### WORK REQUIRED
Copy, from the listing, every line in which the string "bottom" is present.
╭─ EXTRACTED RECORDS
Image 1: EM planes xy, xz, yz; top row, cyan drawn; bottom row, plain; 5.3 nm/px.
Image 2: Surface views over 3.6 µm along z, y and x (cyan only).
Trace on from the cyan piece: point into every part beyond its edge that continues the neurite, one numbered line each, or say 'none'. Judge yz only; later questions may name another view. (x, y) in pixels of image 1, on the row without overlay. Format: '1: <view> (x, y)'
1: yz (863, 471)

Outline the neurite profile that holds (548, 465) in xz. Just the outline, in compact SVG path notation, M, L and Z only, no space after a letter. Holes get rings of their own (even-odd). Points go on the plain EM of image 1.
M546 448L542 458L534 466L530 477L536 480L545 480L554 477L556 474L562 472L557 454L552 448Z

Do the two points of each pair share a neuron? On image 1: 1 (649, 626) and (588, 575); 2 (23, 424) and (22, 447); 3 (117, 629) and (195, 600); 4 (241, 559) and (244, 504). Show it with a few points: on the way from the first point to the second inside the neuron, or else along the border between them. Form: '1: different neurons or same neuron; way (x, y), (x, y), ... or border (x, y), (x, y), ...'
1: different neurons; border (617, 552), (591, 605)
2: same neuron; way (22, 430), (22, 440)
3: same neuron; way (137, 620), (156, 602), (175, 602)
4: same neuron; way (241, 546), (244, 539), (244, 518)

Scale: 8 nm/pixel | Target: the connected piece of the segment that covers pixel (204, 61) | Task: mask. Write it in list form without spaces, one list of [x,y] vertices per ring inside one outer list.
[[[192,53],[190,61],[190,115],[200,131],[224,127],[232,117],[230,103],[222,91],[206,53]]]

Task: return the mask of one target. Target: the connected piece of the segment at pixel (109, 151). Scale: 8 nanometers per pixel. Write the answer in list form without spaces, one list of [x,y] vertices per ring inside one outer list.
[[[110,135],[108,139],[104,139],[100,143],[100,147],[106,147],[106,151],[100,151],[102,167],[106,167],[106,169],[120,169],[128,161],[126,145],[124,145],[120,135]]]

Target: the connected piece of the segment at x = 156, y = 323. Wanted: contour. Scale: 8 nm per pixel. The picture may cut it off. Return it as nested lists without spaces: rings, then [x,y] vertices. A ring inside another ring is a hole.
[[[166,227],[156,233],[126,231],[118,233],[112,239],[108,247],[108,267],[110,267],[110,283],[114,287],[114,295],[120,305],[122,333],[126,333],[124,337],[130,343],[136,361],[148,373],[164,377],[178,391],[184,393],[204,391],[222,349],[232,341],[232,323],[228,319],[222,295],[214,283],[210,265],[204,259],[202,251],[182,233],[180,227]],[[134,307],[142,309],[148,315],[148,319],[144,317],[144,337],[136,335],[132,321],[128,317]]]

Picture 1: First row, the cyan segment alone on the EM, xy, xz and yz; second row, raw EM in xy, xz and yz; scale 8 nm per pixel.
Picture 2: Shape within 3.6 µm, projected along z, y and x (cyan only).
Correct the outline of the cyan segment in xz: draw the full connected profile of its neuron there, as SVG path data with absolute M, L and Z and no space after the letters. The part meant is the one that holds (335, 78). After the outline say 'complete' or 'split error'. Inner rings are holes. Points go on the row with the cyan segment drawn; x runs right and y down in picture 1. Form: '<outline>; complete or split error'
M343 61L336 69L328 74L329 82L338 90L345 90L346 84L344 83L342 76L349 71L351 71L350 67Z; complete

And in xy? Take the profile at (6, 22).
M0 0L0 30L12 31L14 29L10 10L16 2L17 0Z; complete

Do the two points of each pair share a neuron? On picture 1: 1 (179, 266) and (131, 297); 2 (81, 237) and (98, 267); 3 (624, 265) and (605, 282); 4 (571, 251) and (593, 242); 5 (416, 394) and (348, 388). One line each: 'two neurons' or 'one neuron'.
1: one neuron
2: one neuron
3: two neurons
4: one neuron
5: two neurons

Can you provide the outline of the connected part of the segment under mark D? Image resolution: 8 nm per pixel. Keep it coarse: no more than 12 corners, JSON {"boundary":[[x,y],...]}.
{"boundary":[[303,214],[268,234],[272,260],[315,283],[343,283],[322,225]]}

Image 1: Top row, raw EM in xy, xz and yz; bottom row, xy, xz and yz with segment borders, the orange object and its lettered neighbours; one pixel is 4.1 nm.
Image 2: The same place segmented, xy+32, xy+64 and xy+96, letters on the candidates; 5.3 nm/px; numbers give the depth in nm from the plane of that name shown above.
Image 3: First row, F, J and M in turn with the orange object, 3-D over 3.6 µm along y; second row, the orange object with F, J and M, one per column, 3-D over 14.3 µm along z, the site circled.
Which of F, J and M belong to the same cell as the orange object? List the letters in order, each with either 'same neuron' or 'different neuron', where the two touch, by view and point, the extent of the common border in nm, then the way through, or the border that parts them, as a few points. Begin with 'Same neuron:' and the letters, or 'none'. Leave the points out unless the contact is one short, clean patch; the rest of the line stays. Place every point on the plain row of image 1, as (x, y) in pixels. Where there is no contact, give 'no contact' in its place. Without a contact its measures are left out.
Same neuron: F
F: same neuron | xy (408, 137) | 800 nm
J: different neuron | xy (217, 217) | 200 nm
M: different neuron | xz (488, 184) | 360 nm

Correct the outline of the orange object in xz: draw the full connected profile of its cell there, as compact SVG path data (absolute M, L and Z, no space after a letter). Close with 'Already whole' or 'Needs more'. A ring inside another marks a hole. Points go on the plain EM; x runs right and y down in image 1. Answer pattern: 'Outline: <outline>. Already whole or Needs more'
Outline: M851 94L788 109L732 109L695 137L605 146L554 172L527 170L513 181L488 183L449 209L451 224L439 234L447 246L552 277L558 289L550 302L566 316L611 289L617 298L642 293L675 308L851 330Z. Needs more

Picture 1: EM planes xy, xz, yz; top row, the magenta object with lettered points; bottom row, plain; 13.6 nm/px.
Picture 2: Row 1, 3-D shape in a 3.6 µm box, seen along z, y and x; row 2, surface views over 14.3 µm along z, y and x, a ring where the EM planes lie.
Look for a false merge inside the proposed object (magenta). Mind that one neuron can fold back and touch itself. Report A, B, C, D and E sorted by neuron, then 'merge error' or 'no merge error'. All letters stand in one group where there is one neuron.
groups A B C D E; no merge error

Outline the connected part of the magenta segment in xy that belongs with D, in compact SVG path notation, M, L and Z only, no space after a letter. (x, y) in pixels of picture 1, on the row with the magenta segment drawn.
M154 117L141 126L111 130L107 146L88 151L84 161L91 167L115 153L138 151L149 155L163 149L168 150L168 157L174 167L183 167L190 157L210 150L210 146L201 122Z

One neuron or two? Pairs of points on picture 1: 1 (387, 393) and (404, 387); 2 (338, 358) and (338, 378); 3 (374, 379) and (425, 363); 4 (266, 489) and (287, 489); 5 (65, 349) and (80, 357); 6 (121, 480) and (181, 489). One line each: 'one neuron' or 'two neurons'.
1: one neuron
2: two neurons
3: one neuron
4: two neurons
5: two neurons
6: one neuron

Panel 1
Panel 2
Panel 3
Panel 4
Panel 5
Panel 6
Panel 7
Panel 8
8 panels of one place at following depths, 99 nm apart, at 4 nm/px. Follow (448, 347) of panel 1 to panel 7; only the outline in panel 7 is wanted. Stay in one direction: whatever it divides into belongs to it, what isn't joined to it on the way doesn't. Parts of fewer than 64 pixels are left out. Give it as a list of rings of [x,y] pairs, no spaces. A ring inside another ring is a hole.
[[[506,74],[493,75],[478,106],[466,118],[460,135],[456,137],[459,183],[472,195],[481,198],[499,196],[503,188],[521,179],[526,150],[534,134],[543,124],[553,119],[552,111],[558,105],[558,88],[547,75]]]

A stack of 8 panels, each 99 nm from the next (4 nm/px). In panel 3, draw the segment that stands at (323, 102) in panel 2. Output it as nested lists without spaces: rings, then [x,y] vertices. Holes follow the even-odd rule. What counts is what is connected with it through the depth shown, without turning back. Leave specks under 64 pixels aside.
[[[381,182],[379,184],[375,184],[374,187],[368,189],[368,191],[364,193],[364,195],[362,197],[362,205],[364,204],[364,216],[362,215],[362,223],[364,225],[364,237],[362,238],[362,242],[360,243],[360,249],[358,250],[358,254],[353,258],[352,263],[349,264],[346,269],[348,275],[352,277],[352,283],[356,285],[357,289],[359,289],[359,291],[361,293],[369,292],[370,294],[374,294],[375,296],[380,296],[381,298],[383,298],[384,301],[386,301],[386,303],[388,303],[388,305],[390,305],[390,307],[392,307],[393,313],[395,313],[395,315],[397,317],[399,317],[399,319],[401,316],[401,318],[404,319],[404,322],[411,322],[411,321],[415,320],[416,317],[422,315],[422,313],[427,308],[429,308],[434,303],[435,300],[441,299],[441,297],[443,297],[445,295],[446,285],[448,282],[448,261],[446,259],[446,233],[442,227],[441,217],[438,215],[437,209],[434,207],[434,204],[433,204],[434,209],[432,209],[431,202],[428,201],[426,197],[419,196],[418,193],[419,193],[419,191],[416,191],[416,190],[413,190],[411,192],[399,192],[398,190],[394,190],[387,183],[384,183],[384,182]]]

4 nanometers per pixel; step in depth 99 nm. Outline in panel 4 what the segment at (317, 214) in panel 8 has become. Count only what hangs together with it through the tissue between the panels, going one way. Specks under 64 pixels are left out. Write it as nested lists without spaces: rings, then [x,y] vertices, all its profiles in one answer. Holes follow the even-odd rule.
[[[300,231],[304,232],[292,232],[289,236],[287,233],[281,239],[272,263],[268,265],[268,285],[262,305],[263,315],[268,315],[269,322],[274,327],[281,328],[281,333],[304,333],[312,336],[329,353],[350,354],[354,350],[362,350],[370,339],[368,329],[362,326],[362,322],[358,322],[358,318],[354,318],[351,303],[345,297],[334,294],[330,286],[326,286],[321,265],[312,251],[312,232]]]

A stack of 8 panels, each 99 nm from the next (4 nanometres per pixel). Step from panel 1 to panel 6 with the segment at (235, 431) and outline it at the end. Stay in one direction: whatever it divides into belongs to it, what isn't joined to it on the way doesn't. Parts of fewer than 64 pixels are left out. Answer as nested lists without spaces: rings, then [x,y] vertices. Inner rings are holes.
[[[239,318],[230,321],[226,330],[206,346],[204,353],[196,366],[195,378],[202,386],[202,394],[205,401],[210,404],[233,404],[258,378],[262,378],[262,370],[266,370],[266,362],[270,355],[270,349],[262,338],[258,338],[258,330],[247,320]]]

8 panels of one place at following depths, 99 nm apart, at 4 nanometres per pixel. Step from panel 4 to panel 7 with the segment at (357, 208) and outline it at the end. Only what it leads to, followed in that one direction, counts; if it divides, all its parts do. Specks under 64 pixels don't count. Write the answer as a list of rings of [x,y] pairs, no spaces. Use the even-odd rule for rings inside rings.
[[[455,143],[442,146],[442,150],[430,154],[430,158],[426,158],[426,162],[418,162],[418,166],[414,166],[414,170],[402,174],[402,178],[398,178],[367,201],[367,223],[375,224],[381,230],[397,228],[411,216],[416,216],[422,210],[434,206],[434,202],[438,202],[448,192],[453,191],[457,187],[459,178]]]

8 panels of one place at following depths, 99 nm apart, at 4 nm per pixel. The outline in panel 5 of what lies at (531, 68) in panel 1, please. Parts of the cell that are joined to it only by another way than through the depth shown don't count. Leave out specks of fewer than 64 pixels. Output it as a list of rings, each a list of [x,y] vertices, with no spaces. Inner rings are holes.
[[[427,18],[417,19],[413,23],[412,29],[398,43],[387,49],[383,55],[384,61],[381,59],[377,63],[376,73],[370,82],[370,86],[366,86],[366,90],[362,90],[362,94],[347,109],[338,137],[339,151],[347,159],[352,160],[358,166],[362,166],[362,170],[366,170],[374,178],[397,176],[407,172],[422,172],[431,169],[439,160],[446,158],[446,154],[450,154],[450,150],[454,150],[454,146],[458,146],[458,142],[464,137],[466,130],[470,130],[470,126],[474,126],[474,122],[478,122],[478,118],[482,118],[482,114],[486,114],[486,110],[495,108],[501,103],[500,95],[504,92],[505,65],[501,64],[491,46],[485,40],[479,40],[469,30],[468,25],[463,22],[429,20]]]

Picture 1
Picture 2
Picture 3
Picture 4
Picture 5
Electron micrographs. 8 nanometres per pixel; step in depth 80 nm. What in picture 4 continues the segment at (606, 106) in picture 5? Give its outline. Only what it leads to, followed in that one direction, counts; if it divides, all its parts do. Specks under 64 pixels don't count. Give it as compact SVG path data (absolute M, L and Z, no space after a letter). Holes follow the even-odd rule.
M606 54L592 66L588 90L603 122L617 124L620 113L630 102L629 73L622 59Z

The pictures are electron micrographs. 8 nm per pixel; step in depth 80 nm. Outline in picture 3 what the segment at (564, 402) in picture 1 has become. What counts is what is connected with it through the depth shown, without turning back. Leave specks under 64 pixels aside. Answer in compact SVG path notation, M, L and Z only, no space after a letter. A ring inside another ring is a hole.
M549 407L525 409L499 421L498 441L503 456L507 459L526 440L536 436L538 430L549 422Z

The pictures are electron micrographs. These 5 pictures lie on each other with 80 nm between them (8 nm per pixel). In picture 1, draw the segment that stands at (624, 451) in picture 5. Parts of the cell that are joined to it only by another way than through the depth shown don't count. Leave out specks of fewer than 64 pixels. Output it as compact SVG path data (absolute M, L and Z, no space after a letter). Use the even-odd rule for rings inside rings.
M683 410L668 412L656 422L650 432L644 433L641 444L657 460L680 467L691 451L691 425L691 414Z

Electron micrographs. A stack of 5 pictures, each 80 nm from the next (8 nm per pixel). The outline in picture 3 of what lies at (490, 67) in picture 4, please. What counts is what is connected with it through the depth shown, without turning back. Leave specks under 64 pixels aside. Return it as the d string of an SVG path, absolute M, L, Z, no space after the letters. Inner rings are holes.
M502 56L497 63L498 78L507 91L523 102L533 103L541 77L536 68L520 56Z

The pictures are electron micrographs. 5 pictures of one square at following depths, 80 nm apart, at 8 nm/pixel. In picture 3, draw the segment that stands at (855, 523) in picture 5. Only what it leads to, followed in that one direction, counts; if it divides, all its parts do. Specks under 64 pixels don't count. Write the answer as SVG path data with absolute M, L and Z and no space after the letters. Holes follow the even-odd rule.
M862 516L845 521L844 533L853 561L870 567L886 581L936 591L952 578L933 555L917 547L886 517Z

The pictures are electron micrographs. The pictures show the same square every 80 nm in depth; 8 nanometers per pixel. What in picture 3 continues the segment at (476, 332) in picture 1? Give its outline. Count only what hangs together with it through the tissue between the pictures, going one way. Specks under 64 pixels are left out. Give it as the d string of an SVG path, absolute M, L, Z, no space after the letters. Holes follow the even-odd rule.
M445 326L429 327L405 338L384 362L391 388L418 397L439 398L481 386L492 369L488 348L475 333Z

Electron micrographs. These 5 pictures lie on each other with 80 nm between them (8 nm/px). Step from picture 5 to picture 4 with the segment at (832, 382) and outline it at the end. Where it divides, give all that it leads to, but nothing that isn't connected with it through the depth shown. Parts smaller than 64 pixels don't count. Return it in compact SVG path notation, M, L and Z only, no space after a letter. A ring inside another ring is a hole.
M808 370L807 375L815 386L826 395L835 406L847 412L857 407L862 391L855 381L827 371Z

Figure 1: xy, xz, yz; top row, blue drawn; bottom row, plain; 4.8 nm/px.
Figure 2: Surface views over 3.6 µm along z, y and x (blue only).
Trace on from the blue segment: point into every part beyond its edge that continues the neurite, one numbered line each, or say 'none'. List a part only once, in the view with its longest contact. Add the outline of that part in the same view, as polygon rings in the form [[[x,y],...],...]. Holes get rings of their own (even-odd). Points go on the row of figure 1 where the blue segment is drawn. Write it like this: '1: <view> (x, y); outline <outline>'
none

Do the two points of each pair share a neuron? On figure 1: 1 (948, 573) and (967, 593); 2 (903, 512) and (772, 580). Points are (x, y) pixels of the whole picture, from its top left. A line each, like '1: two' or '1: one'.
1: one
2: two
╰─
### WRITTEN SOLUTION
Image 1: EM planes xy, xz, yz; top row, cyan drawn; bottom row, plain; 5.3 nm/px.
Image 1: Top row, raw EM in xy, xz and yz; bottom row, xy, xz and yz with segment borders, the orange object and its lettered neighbours; one pixel is 4.1 nm.
Picture 1: EM planes xy, xz, yz; top row, the magenta object with lettered points; bottom row, plain; 13.6 nm/px.
Figure 1: xy, xz, yz; top row, blue drawn; bottom row, plain; 4.8 nm/px.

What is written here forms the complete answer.